(Data records)
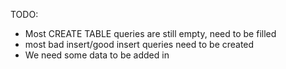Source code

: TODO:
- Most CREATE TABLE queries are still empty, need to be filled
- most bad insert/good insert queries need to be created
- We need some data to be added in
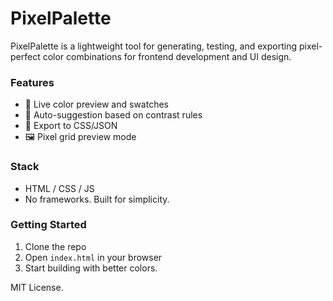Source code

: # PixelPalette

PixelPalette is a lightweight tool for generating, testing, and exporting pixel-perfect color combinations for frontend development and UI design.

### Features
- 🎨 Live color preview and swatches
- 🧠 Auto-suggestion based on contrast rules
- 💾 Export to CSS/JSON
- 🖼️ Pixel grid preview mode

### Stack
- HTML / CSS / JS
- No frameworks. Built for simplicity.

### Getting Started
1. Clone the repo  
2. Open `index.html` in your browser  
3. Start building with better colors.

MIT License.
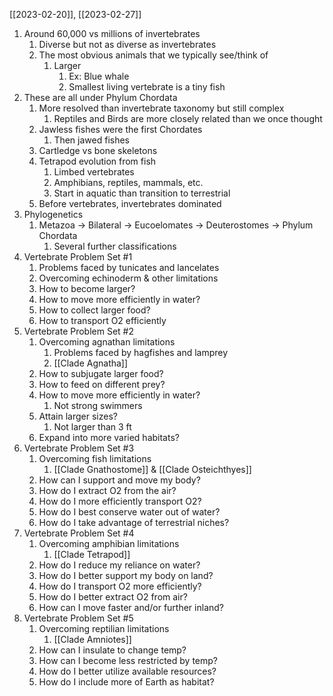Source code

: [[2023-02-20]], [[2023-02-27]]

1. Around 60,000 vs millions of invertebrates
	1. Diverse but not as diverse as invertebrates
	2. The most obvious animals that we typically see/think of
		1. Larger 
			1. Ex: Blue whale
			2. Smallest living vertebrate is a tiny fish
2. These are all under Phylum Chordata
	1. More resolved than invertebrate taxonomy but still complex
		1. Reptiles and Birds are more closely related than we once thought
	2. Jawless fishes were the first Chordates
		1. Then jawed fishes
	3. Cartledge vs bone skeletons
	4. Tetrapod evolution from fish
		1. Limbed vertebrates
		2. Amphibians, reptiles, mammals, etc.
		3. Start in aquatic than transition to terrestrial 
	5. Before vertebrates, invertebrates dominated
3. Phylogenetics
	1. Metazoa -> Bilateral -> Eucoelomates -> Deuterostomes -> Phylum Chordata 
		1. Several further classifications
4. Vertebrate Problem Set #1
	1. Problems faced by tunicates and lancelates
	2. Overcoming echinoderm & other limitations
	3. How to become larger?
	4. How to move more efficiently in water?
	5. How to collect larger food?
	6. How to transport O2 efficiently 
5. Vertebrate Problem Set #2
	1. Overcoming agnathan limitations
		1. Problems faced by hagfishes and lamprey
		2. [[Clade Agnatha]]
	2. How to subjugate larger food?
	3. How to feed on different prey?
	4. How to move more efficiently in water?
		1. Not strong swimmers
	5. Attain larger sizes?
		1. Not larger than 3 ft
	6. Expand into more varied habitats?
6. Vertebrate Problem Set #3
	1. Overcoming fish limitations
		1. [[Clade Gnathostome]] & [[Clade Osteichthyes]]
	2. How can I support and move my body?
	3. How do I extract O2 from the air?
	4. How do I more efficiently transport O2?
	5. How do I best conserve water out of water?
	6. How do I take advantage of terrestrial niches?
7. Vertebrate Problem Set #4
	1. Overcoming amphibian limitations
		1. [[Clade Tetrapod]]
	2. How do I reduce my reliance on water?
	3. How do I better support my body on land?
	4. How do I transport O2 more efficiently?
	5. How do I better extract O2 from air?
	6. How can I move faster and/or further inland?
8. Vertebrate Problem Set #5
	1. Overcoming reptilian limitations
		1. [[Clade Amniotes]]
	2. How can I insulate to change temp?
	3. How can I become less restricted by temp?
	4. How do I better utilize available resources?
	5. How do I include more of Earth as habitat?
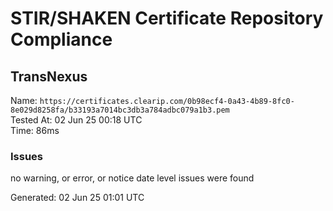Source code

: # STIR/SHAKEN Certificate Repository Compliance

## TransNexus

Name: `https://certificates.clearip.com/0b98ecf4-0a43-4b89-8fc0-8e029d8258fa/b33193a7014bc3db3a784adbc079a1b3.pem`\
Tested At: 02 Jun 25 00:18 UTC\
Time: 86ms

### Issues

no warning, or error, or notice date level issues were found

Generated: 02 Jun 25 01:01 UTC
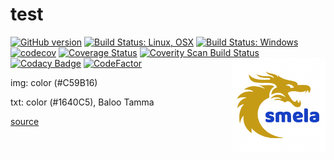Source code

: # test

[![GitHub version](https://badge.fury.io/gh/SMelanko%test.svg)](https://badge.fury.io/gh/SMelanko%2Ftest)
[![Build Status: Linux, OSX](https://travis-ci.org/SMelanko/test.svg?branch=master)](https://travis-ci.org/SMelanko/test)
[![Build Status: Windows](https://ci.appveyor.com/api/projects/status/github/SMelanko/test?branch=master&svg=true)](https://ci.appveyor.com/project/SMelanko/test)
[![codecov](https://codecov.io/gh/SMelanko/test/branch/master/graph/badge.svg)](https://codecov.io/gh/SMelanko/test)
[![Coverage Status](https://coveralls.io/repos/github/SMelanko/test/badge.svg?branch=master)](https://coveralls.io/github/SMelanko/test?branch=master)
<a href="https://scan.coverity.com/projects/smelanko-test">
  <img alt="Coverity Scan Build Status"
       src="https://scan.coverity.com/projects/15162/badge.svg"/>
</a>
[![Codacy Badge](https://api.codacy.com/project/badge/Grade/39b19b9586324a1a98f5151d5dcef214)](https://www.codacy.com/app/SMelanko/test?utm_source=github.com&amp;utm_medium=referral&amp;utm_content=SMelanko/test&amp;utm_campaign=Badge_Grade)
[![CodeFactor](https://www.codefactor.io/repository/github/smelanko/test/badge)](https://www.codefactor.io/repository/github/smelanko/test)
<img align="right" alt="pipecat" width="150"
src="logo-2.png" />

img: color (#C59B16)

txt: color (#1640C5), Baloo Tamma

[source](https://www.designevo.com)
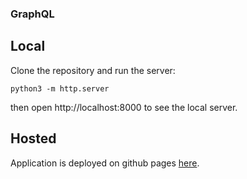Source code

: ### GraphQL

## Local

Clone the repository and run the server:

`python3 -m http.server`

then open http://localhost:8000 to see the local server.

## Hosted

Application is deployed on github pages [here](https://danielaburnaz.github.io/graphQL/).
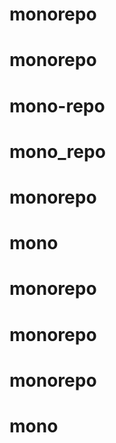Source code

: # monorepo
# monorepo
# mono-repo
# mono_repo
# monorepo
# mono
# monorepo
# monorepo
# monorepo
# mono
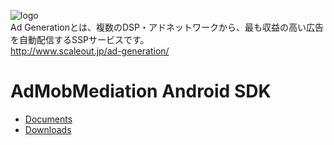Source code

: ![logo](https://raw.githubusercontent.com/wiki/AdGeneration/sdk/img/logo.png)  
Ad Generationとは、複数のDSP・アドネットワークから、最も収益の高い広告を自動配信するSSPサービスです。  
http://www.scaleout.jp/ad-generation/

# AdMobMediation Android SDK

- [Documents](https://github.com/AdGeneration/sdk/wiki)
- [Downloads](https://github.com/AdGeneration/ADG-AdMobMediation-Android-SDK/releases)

==

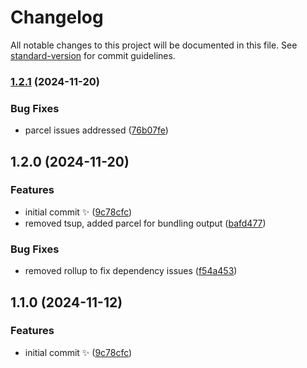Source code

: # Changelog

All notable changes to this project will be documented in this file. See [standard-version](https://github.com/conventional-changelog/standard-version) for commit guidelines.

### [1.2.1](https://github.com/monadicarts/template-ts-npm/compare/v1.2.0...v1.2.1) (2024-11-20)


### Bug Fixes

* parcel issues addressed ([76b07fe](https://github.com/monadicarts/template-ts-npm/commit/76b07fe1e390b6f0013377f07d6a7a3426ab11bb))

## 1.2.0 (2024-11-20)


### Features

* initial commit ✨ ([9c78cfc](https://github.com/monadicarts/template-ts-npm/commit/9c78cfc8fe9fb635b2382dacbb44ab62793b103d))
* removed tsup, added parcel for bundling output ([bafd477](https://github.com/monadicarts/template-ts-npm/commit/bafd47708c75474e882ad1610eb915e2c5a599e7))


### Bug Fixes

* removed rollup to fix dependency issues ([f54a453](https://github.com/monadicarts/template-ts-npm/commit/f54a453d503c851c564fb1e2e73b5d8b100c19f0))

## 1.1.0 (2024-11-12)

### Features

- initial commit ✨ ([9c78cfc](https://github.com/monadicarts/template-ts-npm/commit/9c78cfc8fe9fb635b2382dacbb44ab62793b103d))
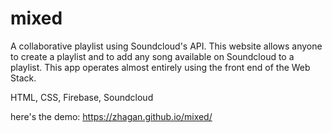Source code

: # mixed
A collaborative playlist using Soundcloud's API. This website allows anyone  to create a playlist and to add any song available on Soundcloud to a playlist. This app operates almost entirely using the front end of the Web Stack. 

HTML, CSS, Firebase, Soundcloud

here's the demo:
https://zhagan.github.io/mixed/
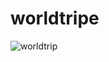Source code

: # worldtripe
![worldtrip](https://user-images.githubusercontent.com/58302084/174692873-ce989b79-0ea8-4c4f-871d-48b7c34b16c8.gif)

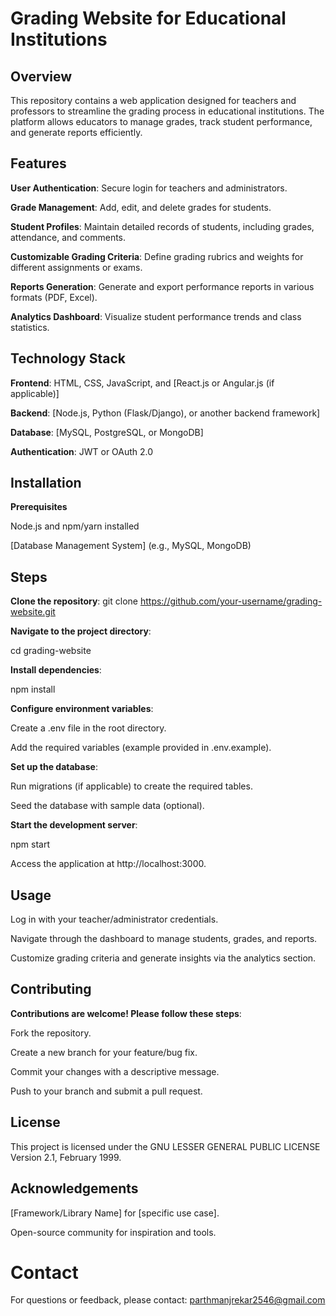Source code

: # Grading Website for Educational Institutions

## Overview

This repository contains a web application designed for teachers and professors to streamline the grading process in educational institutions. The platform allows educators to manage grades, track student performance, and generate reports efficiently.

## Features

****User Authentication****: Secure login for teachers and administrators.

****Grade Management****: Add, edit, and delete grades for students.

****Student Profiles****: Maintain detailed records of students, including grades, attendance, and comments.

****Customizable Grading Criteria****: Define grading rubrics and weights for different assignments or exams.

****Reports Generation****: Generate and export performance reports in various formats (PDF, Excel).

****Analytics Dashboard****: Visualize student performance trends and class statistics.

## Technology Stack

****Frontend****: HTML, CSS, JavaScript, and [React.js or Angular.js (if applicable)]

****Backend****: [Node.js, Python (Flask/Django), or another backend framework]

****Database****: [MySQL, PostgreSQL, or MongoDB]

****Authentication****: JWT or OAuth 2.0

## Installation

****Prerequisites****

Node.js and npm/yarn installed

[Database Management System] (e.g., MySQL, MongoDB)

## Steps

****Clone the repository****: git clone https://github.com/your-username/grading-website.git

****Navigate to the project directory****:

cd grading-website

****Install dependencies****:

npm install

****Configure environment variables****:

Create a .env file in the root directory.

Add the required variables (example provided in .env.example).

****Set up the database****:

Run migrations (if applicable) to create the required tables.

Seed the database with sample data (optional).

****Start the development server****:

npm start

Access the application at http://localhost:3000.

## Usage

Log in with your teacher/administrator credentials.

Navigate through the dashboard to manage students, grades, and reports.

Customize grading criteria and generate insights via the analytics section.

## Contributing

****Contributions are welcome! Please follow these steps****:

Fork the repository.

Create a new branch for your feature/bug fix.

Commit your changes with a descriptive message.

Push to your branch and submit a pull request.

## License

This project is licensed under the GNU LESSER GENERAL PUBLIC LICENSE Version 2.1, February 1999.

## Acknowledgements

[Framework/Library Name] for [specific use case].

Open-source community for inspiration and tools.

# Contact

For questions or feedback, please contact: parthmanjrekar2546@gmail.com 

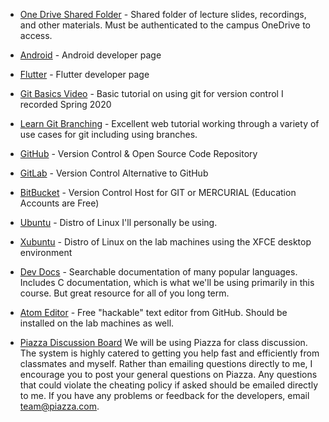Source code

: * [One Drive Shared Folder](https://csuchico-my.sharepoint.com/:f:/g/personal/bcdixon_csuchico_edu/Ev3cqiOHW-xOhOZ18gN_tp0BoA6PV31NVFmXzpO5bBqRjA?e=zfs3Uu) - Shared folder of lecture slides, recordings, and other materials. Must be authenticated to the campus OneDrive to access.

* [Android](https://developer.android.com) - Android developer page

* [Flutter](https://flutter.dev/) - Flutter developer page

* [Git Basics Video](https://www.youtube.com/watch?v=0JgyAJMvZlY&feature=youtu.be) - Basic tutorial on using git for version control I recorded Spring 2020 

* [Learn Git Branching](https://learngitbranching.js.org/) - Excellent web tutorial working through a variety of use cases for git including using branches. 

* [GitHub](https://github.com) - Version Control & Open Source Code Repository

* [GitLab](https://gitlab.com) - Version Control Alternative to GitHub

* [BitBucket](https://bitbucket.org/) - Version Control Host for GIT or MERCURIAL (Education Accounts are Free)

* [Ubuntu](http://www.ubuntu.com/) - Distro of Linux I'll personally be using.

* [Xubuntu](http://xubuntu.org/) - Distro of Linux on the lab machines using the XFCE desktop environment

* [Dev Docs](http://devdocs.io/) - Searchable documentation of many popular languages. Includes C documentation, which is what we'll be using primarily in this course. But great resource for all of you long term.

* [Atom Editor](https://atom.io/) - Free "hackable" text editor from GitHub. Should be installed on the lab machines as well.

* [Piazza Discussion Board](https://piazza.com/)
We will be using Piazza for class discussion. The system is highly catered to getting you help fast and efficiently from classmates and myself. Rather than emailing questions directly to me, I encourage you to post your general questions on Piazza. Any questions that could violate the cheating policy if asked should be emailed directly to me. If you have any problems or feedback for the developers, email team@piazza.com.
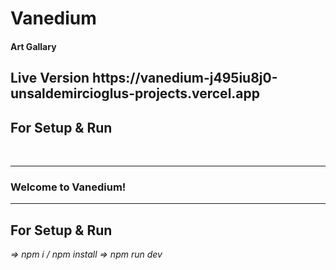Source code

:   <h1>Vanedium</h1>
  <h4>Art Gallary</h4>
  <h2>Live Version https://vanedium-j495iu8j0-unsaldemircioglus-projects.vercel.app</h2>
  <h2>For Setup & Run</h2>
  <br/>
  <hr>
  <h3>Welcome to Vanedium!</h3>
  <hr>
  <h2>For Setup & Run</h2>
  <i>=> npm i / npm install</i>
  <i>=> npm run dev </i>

==

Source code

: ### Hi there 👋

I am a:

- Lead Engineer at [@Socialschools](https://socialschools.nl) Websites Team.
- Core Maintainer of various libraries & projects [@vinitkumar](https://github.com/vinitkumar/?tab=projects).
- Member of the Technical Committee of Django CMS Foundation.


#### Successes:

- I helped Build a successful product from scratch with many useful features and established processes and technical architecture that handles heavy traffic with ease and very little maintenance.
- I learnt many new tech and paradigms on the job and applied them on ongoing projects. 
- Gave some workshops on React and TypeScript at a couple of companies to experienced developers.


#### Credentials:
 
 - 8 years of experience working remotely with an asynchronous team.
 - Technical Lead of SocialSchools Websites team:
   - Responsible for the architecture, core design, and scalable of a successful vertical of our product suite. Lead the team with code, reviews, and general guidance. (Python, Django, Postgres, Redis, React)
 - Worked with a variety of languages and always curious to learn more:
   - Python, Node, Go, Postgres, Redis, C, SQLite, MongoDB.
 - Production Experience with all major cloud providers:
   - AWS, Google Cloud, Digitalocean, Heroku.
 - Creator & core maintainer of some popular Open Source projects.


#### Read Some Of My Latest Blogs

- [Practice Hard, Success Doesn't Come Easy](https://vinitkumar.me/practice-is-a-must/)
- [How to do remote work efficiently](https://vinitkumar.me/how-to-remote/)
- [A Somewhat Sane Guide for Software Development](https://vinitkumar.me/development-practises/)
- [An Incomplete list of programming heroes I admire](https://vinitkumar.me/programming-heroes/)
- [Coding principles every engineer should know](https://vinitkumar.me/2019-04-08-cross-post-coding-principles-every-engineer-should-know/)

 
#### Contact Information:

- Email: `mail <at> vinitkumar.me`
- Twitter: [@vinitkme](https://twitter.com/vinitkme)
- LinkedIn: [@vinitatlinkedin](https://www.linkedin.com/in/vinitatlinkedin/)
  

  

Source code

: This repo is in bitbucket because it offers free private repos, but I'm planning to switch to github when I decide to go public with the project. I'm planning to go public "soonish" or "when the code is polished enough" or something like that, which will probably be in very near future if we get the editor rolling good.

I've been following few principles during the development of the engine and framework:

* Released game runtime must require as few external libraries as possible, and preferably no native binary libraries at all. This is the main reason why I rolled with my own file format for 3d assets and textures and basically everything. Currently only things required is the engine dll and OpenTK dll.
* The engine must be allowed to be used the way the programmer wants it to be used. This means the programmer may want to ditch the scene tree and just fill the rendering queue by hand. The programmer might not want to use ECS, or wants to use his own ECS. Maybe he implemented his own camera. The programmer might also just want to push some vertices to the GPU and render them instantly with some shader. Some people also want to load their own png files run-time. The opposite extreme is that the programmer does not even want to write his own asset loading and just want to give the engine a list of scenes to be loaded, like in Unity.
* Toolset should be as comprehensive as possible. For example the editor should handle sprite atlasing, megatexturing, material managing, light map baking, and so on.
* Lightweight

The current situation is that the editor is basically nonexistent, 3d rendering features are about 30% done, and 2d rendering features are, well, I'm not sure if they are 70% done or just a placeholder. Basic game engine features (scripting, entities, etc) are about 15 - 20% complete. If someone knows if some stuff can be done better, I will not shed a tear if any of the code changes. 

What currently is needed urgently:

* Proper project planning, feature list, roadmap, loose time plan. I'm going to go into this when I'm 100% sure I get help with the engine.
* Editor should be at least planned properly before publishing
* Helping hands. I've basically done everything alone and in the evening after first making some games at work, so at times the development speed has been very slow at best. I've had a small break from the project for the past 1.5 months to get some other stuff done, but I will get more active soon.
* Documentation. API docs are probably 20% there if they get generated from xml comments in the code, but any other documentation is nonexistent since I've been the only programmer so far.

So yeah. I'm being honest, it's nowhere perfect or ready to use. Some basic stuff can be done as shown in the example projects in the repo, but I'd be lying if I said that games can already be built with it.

(Instructions for the task) Copy out the stretch of the records from the line containing "assignments or exams." through the line containing "formats (PDF, Excel).", reproducing every line exactly.

(Task output)
****Customizable Grading Criteria****: Define grading rubrics and weights for different assignments or exams.

****Reports Generation****: Generate and export performance reports in various formats (PDF, Excel).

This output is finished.